In which case somebody — even somebody in the JVP – may ask why writers such as myself write about the party at all. The party leadership takes any reference to the JVP as a back handed compliment to mean that opinion makers and others are taking the party as a serious contender.

Rubbed

What if they were told that as a political phenomenon, the JVP is interesting for its failure? Writers are interested about failure as they are about success, and a serial failure such as the JVP definitely piques the interest of any political analyst worth his salt.
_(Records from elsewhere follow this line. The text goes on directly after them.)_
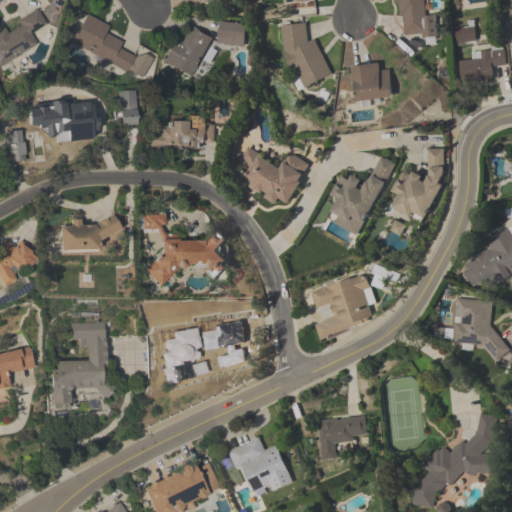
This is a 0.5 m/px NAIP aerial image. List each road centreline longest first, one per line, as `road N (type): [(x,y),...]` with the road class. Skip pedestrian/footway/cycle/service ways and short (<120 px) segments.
road 1 (tertiary): [(70,496),(121,463),(373,343),(399,322),(457,224),(469,151),(492,122),(511,116)]
road 2 (residential): [(0,209),(80,180),(196,187),(235,214),(263,253),(280,304),(289,381)]
road 3 (residential): [(263,253),(287,233),(344,145)]
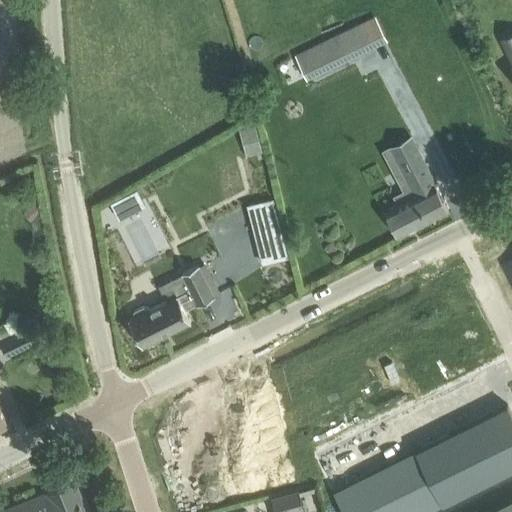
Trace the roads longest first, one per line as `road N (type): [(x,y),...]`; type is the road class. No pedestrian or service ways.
road 1 (unclassified): [(116,403),(511,204)]
road 2 (unclassified): [(116,403),(66,166),(50,0)]
road 3 (unclassified): [(0,460),(116,403)]
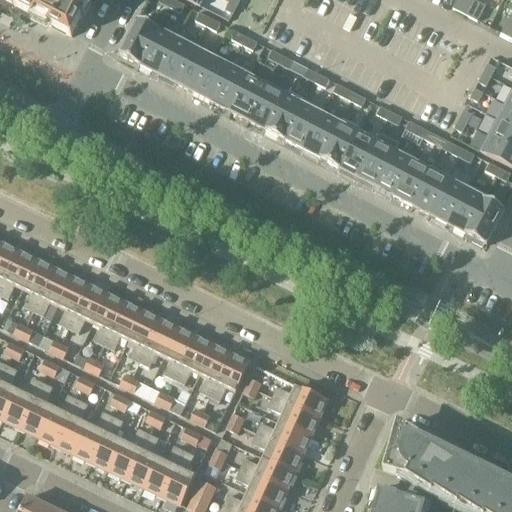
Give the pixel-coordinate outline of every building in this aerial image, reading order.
[(0,0),(0,2),(64,36),(71,39),(91,0),(0,0)] [(161,0),(159,5),(169,11),(174,3),(168,0),(161,0)] [(182,0),(200,9),(204,0),(182,0)] [(511,11),(511,0),(495,0),(494,2),(511,11)] [(169,11),(180,16),(184,8),(174,3),(169,11)] [(225,13),(233,17),(237,8),(229,4),(225,13)] [(463,10),(452,4),(448,13),(459,19),(463,10)] [(475,16),(463,10),(459,19),(470,25),(475,16)] [(199,16),(195,24),(206,29),(210,21),(199,16)] [(216,35),(220,27),(210,21),(206,29),(216,35)] [(120,56),(119,57),(140,68),(158,32),(138,22),(137,23),(120,56)] [(511,35),(501,29),(496,38),(507,43),(511,35)] [(176,41),(158,32),(140,68),(158,77),(178,37),(176,41)] [(231,43),(242,48),(246,40),(235,35),(231,43)] [(197,47),(178,37),(158,77),(176,87),(197,47)] [(252,54),(257,46),(246,40),(242,48),(252,54)] [(195,51),(197,47),(176,87),(194,96),(212,61),(195,51)] [(282,59),(272,53),(267,62),(278,67),(282,59)] [(282,59),(278,67),(289,73),(293,64),(282,59)] [(230,70),(212,61),(194,96),(212,106),(233,66),(232,65),(230,70)] [(251,75),(233,66),(212,106),(230,115),(251,75)] [(487,67),(483,76),(491,80),(495,71),(487,67)] [(304,80),(314,86),(318,78),(308,72),(304,80)] [(230,115),(248,124),(267,89),(249,80),(252,75),(251,75),(230,115)] [(491,80),(483,76),(478,85),(486,89),(491,80)] [(325,91),(329,83),(318,78),(314,86),(325,91)] [(284,98),(267,89),(248,124),(266,134),(287,94),(286,93),(284,98)] [(350,105),(355,96),(344,91),(340,99),(350,105)] [(470,101),(478,105),(483,96),(474,92),(470,101)] [(305,103),(287,94),(266,134),(285,143),(305,103)] [(355,96),(350,105),(361,110),(365,102),(355,96)] [(323,112),(305,103),(285,143),(303,153),(323,112)] [(496,122),(511,130),(511,110),(504,107),(496,122)] [(376,118),(387,123),(391,115),(380,110),(376,118)] [(323,112),(303,153),(321,162),(339,126),(322,117),(324,113),(323,112)] [(459,122),(467,126),(471,117),(463,113),(459,122)] [(397,129),(401,121),(391,115),(387,123),(397,129)] [(462,136),(467,126),(459,122),(454,132),(462,136)] [(511,130),(496,122),(488,138),(511,150),(511,130)] [(357,135),(339,126),(321,162),(339,171),(360,131),(359,131),(357,135)] [(412,137),(423,142),(427,134),(416,128),(412,137)] [(377,140),(360,131),(339,171),(357,181),(380,136),(379,136),(377,140)] [(433,148),(438,139),(427,134),(423,142),(433,148)] [(357,181),(375,190),(398,146),(380,136),(357,181)] [(511,170),(511,150),(488,138),(479,154),(511,170)] [(399,146),(398,146),(375,190),(393,199),(414,159),(397,150),(399,146)] [(448,156),(459,161),(463,153),(453,147),(448,156)] [(459,161),(470,167),(474,158),(463,153),(459,161)] [(415,160),(414,159),(393,199),(411,209),(432,169),(431,168),(429,173),(412,164),(415,160)] [(485,174),(495,180),(500,172),(489,166),(485,174)] [(411,209),(429,218),(450,178),(432,169),(411,209)] [(510,177),(500,172),(495,180),(506,185),(510,177)] [(468,188),(450,178),(429,218),(448,228),(468,188)] [(448,228),(466,237),(486,197),(468,188),(448,228)] [(487,198),(486,197),(466,237),(486,248),(487,247),(486,246),(504,213),(505,212),(485,202),(487,198)] [(0,293),(19,255),(1,246),(0,248),(0,293)] [(22,293),(36,263),(19,255),(0,293),(0,298),(8,303),(14,289),(22,293)] [(54,272),(36,263),(22,293),(29,297),(23,310),(33,315),(54,272)] [(50,307),(57,310),(72,280),(54,272),(33,315),(43,320),(50,307)] [(89,289),(72,280),(57,310),(65,314),(58,327),(68,332),(89,289)] [(85,324),(92,327),(107,297),(89,289),(68,332),(79,337),(85,324)] [(125,306),(107,297),(92,327),(100,331),(94,344),(104,349),(125,306)] [(120,341),(128,344),(142,314),(125,306),(104,349),(114,354),(120,341)] [(160,323),(142,314),(128,344),(135,348),(129,361),(139,366),(160,323)] [(155,358),(163,361),(178,331),(160,323),(139,366),(149,371),(155,358)] [(20,341),(25,329),(18,326),(12,338),(20,341)] [(33,333),(25,329),(20,341),(27,345),(33,333)] [(195,340),(178,331),(163,361),(170,365),(162,382),(173,387),(195,340)] [(56,359),(61,347),(43,338),(37,350),(56,359)] [(213,348),(195,340),(173,387),(182,392),(190,375),(198,379),(213,348)] [(3,356),(11,360),(17,348),(9,344),(3,356)] [(68,350),(61,347),(56,359),(63,362),(68,350)] [(17,348),(11,360),(30,370),(36,358),(17,348)] [(231,357),(213,348),(198,379),(206,382),(199,395),(209,400),(231,357)] [(73,367),(82,372),(90,375),(96,363),(88,360),(87,362),(78,357),(73,367)] [(249,366),(231,357),(209,400),(219,405),(226,391),(235,395),(249,366)] [(47,377),(52,365),(44,361),(39,373),(47,377)] [(104,367),(96,363),(90,375),(98,379),(104,367)] [(52,365),(47,377),(65,385),(70,374),(52,365)] [(0,383),(0,422),(3,423),(19,389),(12,386),(18,374),(7,369),(0,383)] [(118,389),(126,393),(132,380),(124,376),(118,389)] [(74,391),(81,394),(87,382),(80,379),(74,391)] [(150,389),(132,380),(126,393),(144,401),(150,389)] [(3,423),(20,432),(42,386),(32,381),(26,393),(19,389),(3,423)] [(250,381),(247,388),(259,394),(262,387),(250,381)] [(94,386),(87,382),(81,394),(89,398),(94,386)] [(20,432),(38,440),(54,406),(47,403),(53,391),(42,386),(20,432)] [(255,402),(259,394),(247,388),(243,396),(255,402)] [(144,401),(162,410),(169,394),(168,394),(167,397),(150,389),(144,401)] [(276,391),(272,401),(318,422),(326,403),(295,389),(292,398),(276,391)] [(180,399),(169,394),(162,410),(179,418),(185,406),(178,402),(180,399)] [(117,411),(123,399),(116,396),(110,408),(117,411)] [(38,440),(56,449),(78,403),(67,398),(61,410),(54,406),(38,440)] [(123,399),(117,411),(125,414),(130,403),(123,399)] [(283,418),(279,426),(310,440),(318,422),(272,401),(267,411),(283,418)] [(56,449),(73,457),(90,424),(81,420),(87,408),(78,403),(56,449)] [(196,426),(202,414),(194,411),(188,423),(196,426)] [(152,428),(158,416),(150,413),(145,424),(152,428)] [(209,418),(202,414),(196,426),(204,430),(209,418)] [(73,457),(91,466),(113,420),(103,415),(97,427),(90,424),(73,457)] [(165,420),(158,416),(152,428),(160,431),(165,420)] [(233,417),(229,424),(241,430),(245,422),(233,417)] [(91,466),(109,474),(125,441),(117,437),(123,425),(113,420),(91,466)] [(241,430),(229,424),(226,432),(237,437),(241,430)] [(302,458),(310,440),(279,426),(275,433),(260,427),(256,437),(302,458)] [(454,455),(430,439),(428,442),(404,427),(399,433),(394,431),(382,472),(405,479),(432,495),(433,493),(458,508),(459,505),(469,511),(511,511),(511,480),(508,477),(506,480),(482,465),(480,467),(456,452),(454,455)] [(188,446),(194,434),(186,430),(180,442),(188,446)] [(109,474),(126,483),(149,436),(138,431),(131,444),(125,441),(109,474)] [(201,437),(194,434),(188,446),(195,450),(201,437)] [(159,442),(149,436),(126,483),(144,492),(160,458),(153,455),(159,442)] [(266,453),(263,461),(294,475),(302,458),(256,437),(251,446),(266,453)] [(144,492),(162,500),(184,454),(174,449),(167,462),(160,458),(144,492)] [(216,452),(212,459),(224,465),(228,457),(216,452)] [(180,509),(196,476),(188,472),(194,459),(184,454),(162,500),(180,509)] [(224,465),(212,459),(209,467),(221,472),(224,465)] [(244,463),(240,472),(286,493),(294,475),(263,461),(259,469),(244,463)] [(250,489),(247,497),(278,511),(286,493),(240,472),(235,482),(250,489)] [(195,495),(211,502),(216,491),(201,484),(195,495)] [(423,511),(425,506),(377,492),(373,506),(369,511),(423,511)] [(205,511),(211,502),(195,495),(186,511),(205,511)] [(228,498),(223,508),(232,511),(277,511),(278,511),(247,497),(243,505),(228,498)] [(20,511),(45,511),(47,509),(27,499),(20,511)]
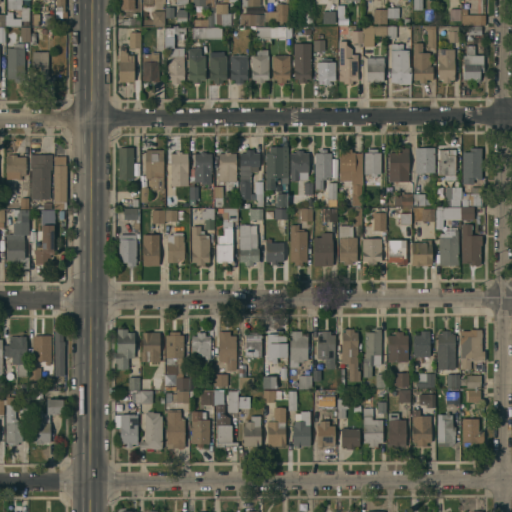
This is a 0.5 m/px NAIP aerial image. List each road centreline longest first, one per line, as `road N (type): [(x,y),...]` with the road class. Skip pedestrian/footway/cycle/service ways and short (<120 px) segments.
road 1 (residential): [(511,111),(0,117)]
road 2 (secondary): [(93,0),(88,511)]
road 3 (residential): [(511,477),(0,482)]
road 4 (residential): [(511,295),(0,297)]
road 5 (residential): [(505,0),(504,511)]
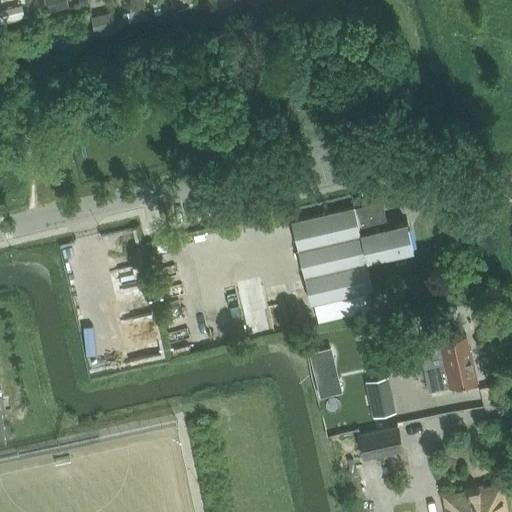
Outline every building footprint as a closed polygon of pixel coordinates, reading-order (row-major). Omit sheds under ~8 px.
[(66,0),(47,0),(50,10),(68,6),(66,0)] [(143,0),(130,0),(133,9),(145,7),(143,0)] [(160,4),(153,5),(155,14),(162,12),(160,4)] [(21,6),(0,10),(0,17),(1,22),(24,17),(21,6)] [(112,11),(92,16),(95,30),(115,25),(112,11)] [(132,11),(123,13),(125,23),(134,21),(132,11)] [(413,250),(407,223),(387,227),(386,222),(382,201),(354,208),(354,206),(292,221),(311,303),(373,288),(367,261),(413,250)] [(436,367),(425,369),(429,390),(450,386),(450,387),(478,381),(470,347),(469,348),(466,334),(435,341),(441,366),(436,367)] [(330,348),(310,353),(320,395),(340,390),(330,348)] [(385,377),(366,382),(368,393),(388,389),(385,377)] [(373,416),(395,412),(390,389),(388,389),(368,393),(373,416)] [(357,396),(336,398),(338,418),(358,416),(357,396)] [(398,426),(358,434),(363,457),(402,449),(398,426)] [(506,511),(500,484),(447,494),(451,511),(449,511),(506,511)]
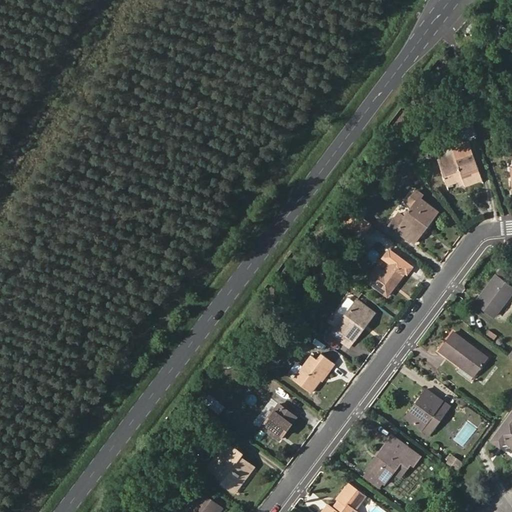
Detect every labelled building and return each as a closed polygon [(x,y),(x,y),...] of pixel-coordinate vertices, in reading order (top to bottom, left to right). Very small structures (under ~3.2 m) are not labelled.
[(448,125),(471,118),(466,104),(457,107),(457,110),(444,114),(448,125)] [(453,146),(455,153),(437,159),(446,183),(457,180),(465,177),(466,181),(467,183),(483,177),(470,139),(453,146)] [(404,216),(399,212),(390,224),(414,242),(438,210),(421,198),(425,193),(417,188),(405,203),(411,207),(404,216)] [(342,223),(361,237),(372,222),(352,208),(342,223)] [(384,269),(378,265),(367,279),(388,295),(411,264),(397,253),(384,269)] [(511,271),(502,264),(474,299),(496,316),(511,294),(511,282),(506,278),(511,271)] [(371,310),(357,299),(332,331),(349,345),(363,328),(359,325),(371,310)] [(363,328),(375,312),(371,310),(359,325),(363,328)] [(490,356),(454,329),(439,350),(461,366),(458,369),(472,380),(490,356)] [(312,354),(293,378),(311,392),(320,379),(329,366),(333,370),(337,363),(322,351),(317,358),(312,354)] [(320,379),(324,382),(333,370),(329,366),(320,379)] [(450,406),(427,388),(417,400),(422,404),(410,419),(429,434),(450,406)] [(221,412),(226,405),(210,393),(204,401),(221,412)] [(406,415),(410,419),(422,404),(417,400),(406,415)] [(297,414),(281,402),(263,425),(279,438),(297,414)] [(511,410),(490,441),(500,447),(504,442),(511,447),(511,410)] [(421,454),(393,433),(366,468),(369,470),(366,474),(379,485),(383,480),(386,482),(394,471),(404,457),(411,463),(414,465),(421,454)] [(244,450),(228,438),(207,465),(223,477),(221,480),(235,491),(254,466),(240,455),(244,450)] [(454,454),(449,460),(456,465),(461,459),(454,454)] [(394,471),(401,477),(411,463),(404,457),(394,471)] [(334,508),(329,504),(323,511),(324,511),(360,511),(356,509),(365,496),(349,483),(338,498),(340,499),(334,508)] [(219,511),(223,507),(203,492),(188,511),(219,511)]
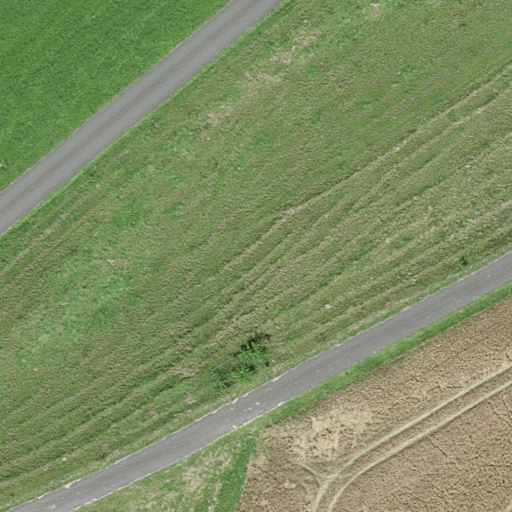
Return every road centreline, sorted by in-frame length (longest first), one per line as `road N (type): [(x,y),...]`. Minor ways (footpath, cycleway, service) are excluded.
road 1 (track): [(511,268),(251,419),(44,511)]
road 2 (unclassified): [(0,218),(252,0)]
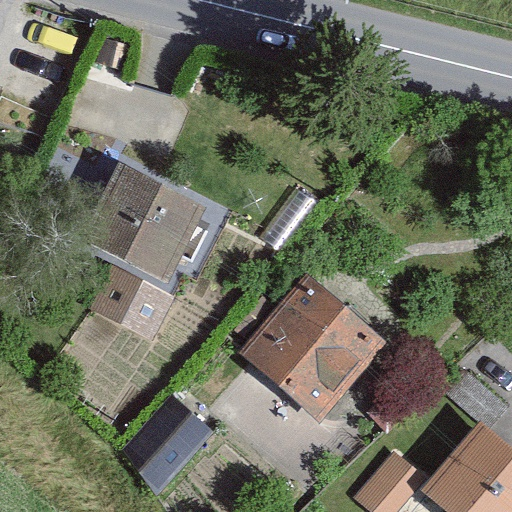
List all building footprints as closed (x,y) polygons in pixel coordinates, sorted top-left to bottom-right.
[(121,167),(85,244),(174,285),(209,208),(121,167)] [(163,292),(116,271),(101,301),(144,324),(163,292)] [(299,290),(229,365),(307,436),(376,361),(299,290)] [(175,394),(124,448),(161,491),(219,430),(175,394)] [(511,511),(511,472),(471,439),(413,508),(417,511),(511,511)] [(397,451),(359,499),(373,511),(397,511),(427,473),(397,451)]
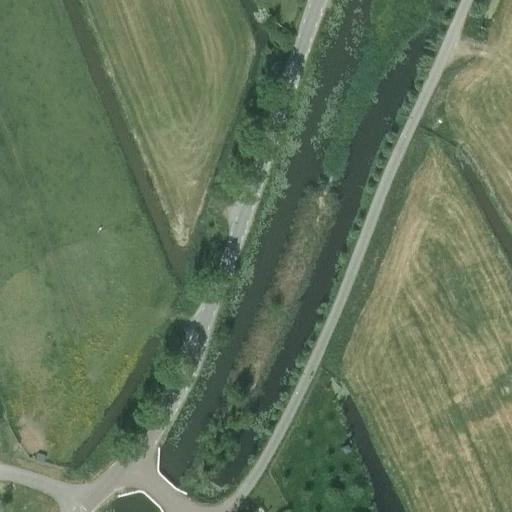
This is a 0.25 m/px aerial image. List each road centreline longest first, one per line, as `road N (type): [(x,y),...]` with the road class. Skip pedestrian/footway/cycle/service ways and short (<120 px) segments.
road 1 (residential): [(227,511),(280,433),(467,0)]
road 2 (unclassified): [(127,464),(170,400),(201,328),(317,0)]
road 3 (track): [(112,230),(162,312),(201,328)]
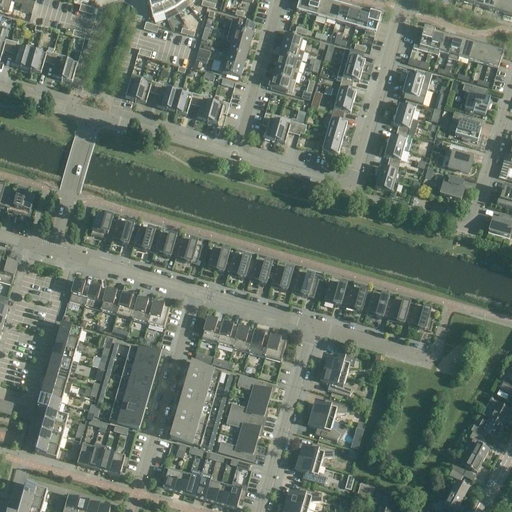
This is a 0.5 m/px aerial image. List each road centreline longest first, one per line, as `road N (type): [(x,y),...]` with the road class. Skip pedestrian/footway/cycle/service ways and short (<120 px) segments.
road 1 (residential): [(352,185),(367,200),(470,230),(500,125)]
road 2 (tertiary): [(407,0),(352,185)]
road 3 (unclassified): [(313,326),(259,511)]
road 4 (residential): [(195,292),(141,477)]
road 5 (residential): [(0,394),(26,402),(69,256)]
road 6 (residential): [(233,155),(278,0)]
road 7 (unclassified): [(52,251),(91,114)]
road 8 (residential): [(36,246),(0,372)]
road 9 (unclassified): [(69,256),(195,292)]
road 10 (tertiary): [(233,155),(110,119)]
road 11 (unclassified): [(195,292),(313,326)]
road 12 (tertiary): [(352,185),(233,155)]
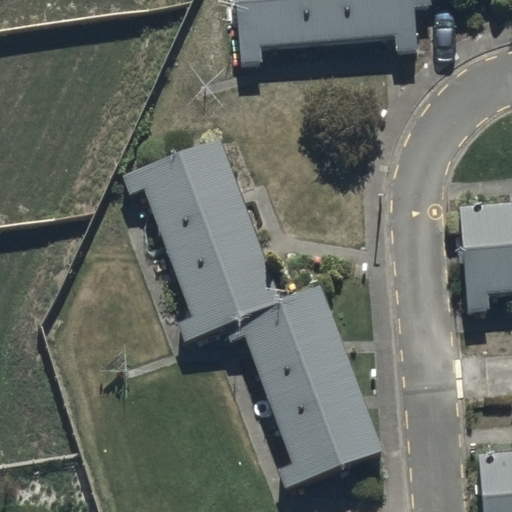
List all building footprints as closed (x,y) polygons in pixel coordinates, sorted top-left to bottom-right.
[(0,0),(0,13),(107,0),(0,0)] [(511,0),(231,0),(238,70),(264,67),(263,54),(393,42),(395,58),(415,57),(411,14),(429,12),(428,0),(511,0)] [(0,191),(13,189),(10,164),(55,158),(43,75),(0,81),(0,191)] [(127,202),(140,197),(189,323),(175,328),(182,346),(222,331),(231,355),(243,350),(288,466),(273,472),(283,497),(383,458),(318,289),(278,304),(217,147),(120,185),(127,202)] [(511,211),(461,216),(469,317),(486,316),(485,303),(511,300),(511,211)] [(0,424),(17,423),(0,305),(0,424)] [(511,511),(511,458),(477,461),(480,511),(511,511)]
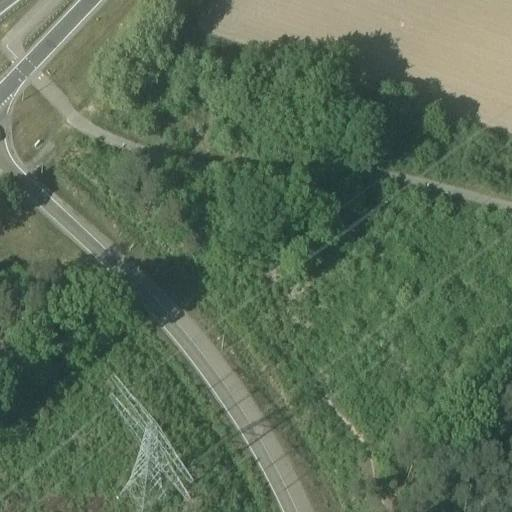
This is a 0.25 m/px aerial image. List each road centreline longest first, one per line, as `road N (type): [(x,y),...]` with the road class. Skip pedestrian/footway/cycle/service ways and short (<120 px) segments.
road 1 (trunk): [(287,511),(268,468),(179,337),(0,160)]
road 2 (primary): [(0,96),(93,0)]
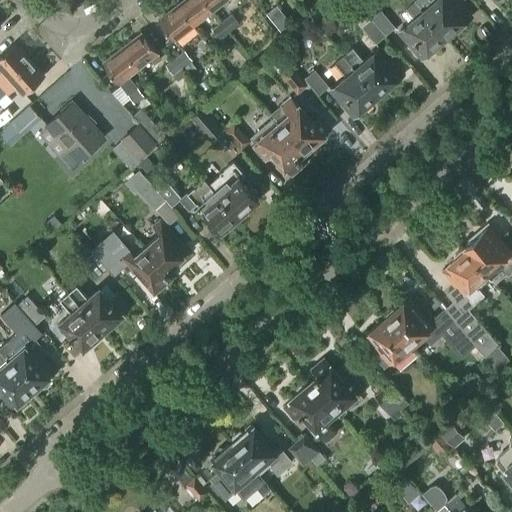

Analysing the JVP’s failures gives the other political players valuable lessons — those outside of the JVP are willing to learn because nobody in the JVP is self-effacing; it comes with the territory that they are not. It’s in the party’s DNA.

A Ranil Wickremesinghe associate — let’s just say hanger-on — once told this writer that Wickremesinghe’s policy was to desist from pointing to mistakes of any Government when such a regime is in power.

Wickremesinghe had told my friend that if the UNP allows any regime in power to make mistakes without correcting them or underscoring the missteps, it would ensure a rout for the regime at the polls. Cynical if you ask me, but may have worked partially for Wickremesinghe in 2015.

Could the same be said for the JVP though the party is not in power? That nobody should point to the party’s mistakes because the leadership may learn something from the criticism and correct themselves and who knows, chart a path to victory?

The point is, nobody needs entertain such a worry about the JVP. Any ‘regime’ may as Wickremesinghe told my friend, learn from its mistakes and learn to stay in power. However the JVP, it is guaranteed would never learn from its mistakes even if you rubbed the noses of the party leadership on their errors.

The party is utterly incapable of self-effacement. In that sense more than all, it’s quintessentially sui generis.